By Margit Feher
BUDAPEST--Hungary's competition authority Wednesday levied its
highest ever fine in a cartel case against the country's largest
banks, saying they had discouraged home owners with a
foreign-currency mortgage from taking part in a program aimed at
reducing their loans.
GVH said it had used emails and the banks' internal documents to
establish that the banks had coordinated their actions between
September 2011 and January 2012 to deter mortgage borrowers'
participation in a scheme that was aimed at lowering the burdens of
home-owners with foreign-currency loans.
Under the scheme, borrowers could pay back their
foreign-currency mortgage in full and at a discounted exchange rate
favorable for them. Banks were to book the arising losses.
GVH fined 11 Hungarian banks a total of 9.49 billion forints
($43.1 million), with the largest amount--HUF3.92 billion--being
levied on the country's biggest lender OTP Bank Nyrt. (OTP.BU). OTP
said the fine is unfounded and will take legal action.

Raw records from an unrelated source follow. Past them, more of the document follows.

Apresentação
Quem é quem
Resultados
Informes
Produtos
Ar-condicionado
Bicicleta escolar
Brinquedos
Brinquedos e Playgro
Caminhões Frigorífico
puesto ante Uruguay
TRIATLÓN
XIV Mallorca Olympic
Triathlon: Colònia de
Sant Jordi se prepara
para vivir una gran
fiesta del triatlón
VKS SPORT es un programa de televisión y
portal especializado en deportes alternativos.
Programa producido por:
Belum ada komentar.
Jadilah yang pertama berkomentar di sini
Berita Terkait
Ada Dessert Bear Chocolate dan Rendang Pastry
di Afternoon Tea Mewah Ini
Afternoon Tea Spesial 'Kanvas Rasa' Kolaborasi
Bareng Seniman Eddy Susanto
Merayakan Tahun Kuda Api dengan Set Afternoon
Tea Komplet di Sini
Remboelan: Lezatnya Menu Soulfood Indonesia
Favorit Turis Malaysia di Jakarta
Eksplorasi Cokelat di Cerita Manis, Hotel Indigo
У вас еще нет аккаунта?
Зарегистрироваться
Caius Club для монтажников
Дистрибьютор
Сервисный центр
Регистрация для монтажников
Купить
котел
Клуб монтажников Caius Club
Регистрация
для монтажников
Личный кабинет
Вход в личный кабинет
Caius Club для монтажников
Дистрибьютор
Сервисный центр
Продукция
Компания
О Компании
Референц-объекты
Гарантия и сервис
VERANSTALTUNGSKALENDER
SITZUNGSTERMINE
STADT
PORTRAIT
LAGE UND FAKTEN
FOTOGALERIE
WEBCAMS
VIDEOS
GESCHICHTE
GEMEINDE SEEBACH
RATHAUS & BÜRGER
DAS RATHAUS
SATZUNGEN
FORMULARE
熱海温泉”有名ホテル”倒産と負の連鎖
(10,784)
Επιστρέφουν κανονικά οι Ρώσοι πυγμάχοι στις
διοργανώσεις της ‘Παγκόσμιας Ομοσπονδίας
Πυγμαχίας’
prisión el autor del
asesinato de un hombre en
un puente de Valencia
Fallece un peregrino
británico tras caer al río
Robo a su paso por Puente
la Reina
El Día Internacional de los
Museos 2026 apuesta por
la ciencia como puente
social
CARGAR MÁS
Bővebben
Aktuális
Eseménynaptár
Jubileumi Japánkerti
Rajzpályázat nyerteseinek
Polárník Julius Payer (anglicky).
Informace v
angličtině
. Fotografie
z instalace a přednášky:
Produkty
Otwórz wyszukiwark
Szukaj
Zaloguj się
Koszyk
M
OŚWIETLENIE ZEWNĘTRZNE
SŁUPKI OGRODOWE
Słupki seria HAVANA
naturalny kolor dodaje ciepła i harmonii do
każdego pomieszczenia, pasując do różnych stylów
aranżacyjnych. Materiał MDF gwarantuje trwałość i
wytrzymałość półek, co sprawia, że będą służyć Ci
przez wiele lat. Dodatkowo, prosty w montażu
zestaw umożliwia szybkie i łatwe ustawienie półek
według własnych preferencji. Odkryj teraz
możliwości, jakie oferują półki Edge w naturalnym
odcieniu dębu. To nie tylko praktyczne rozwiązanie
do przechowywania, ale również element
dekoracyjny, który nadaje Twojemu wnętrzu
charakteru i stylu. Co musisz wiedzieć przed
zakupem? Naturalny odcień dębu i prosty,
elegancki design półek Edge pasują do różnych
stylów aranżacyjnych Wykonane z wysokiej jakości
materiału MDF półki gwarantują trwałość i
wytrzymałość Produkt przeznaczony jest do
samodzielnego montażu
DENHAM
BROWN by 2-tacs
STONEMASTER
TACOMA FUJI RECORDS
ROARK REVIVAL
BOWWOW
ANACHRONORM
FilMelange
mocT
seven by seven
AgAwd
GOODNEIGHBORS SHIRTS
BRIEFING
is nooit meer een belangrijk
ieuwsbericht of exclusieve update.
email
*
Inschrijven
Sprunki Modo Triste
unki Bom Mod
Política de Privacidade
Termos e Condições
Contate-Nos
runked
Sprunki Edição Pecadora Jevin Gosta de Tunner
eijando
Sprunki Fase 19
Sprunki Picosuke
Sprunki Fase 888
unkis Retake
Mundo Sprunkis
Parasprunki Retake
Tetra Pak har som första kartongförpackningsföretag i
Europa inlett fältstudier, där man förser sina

The local units of Austria's Erste Group Bank AG (EBS.VI),
Belgium's KBC Bank (KBC.BT) and Italy's Intesa Sanpaolo SpA
(ISP.MI) were fined HUF1.73 billion, HUF983.3 million and HUF835.4
million, respectively. Erste Bank said "its strategy related to
final loan repayments was not aligned with other banks, no business
secrets were shared and no overall plan was agreed with other
banks."
It fined MKB Bank Zrt.--the Hungarian unit of Germany's
Bayerische Landesbank AG--HUF783 million. Budapest Bank Zrt., a
unit of U.S. banking group GE Money Bank, was fined HUF283.5
million and Raiffeisen Bank Zrt., an arm of Raiffeisen
International AG (RBI.VI) of Austria, was hit with a HUF583.6
million charge. The local arm of UniCredit SpA (UCG.MI) was fined
HUF306.3 million.
Citibank Zrt., a unit of Citigroup (C) and partly state-owned
savings cooperative Magyar Takarekszovetkezeti Bank Zrt. and UCB
Ingatlanhitel Zrt. were also fined.
Foreign-currency mortgages were popular in Hungary before the
debt crisis, when they were cheaper than borrowing in the local
currency. The government has been trying to establish schemes to
lower those borrowers' burdens since their debt payments have
sometimes doubled due to the weakening of the forint.